== Work request ==
Print every line of the records below without changing anything.

(Data entries)
--- START ---
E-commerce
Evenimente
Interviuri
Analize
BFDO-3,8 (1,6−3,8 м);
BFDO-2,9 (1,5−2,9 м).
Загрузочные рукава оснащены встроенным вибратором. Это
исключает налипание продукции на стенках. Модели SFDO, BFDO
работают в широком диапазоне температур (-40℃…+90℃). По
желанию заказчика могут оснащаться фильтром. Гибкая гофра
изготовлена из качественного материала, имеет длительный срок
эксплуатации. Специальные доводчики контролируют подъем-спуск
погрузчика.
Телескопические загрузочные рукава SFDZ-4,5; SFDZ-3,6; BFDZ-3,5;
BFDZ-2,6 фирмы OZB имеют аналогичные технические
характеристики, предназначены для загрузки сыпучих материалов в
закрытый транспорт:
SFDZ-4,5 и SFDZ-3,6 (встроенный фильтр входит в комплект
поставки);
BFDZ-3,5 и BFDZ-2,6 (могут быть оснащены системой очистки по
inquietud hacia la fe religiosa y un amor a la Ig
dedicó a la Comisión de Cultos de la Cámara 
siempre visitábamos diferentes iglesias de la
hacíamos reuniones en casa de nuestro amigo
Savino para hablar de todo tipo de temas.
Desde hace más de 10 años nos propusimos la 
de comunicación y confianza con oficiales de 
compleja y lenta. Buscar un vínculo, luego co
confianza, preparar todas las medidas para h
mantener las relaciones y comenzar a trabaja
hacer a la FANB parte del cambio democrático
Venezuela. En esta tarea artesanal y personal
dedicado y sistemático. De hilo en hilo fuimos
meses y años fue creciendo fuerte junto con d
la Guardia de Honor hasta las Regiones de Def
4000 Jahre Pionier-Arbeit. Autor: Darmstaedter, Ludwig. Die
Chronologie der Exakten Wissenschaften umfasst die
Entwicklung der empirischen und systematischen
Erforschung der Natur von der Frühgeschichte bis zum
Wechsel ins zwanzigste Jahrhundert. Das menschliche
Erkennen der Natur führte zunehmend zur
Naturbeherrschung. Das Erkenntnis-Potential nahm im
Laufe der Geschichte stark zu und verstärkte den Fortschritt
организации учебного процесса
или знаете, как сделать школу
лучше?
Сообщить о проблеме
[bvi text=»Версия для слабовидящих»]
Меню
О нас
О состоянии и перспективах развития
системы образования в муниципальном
--- END ---
== Result for this exercise ==
E-commerce
Evenimente
Interviuri
Analize
BFDO-3,8 (1,6−3,8 м);
BFDO-2,9 (1,5−2,9 м).
Загрузочные рукава оснащены встроенным вибратором. Это
исключает налипание продукции на стенках. Модели SFDO, BFDO
работают в широком диапазоне температур (-40℃…+90℃). По
желанию заказчика могут оснащаться фильтром. Гибкая гофра
изготовлена из качественного материала, имеет длительный срок
эксплуатации. Специальные доводчики контролируют подъем-спуск
погрузчика.
Телескопические загрузочные рукава SFDZ-4,5; SFDZ-3,6; BFDZ-3,5;
BFDZ-2,6 фирмы OZB имеют аналогичные технические
характеристики, предназначены для загрузки сыпучих материалов в
закрытый транспорт:
SFDZ-4,5 и SFDZ-3,6 (встроенный фильтр входит в комплект
поставки);
BFDZ-3,5 и BFDZ-2,6 (могут быть оснащены системой очистки по
inquietud hacia la fe religiosa y un amor a la Ig
dedicó a la Comisión de Cultos de la Cámara 
siempre visitábamos diferentes iglesias de la
hacíamos reuniones en casa de nuestro amigo
Savino para hablar de todo tipo de temas.
Desde hace más de 10 años nos propusimos la 
de comunicación y confianza con oficiales de 
compleja y lenta. Buscar un vínculo, luego co
confianza, preparar todas las medidas para h
mantener las relaciones y comenzar a trabaja
hacer a la FANB parte del cambio democrático
Venezuela. En esta tarea artesanal y personal
dedicado y sistemático. De hilo en hilo fuimos
meses y años fue creciendo fuerte junto con d
la Guardia de Honor hasta las Regiones de Def
4000 Jahre Pionier-Arbeit. Autor: Darmstaedter, Ludwig. Die
Chronologie der Exakten Wissenschaften umfasst die
Entwicklung der empirischen und systematischen
Erforschung der Natur von der Frühgeschichte bis zum
Wechsel ins zwanzigste Jahrhundert. Das menschliche
Erkennen der Natur führte zunehmend zur
Naturbeherrschung. Das Erkenntnis-Potential nahm im
Laufe der Geschichte stark zu und verstärkte den Fortschritt
организации учебного процесса
или знаете, как сделать школу
лучше?
Сообщить о проблеме
[bvi text=»Версия для слабовидящих»]
Меню
О нас
О состоянии и перспективах развития
системы образования в муниципальном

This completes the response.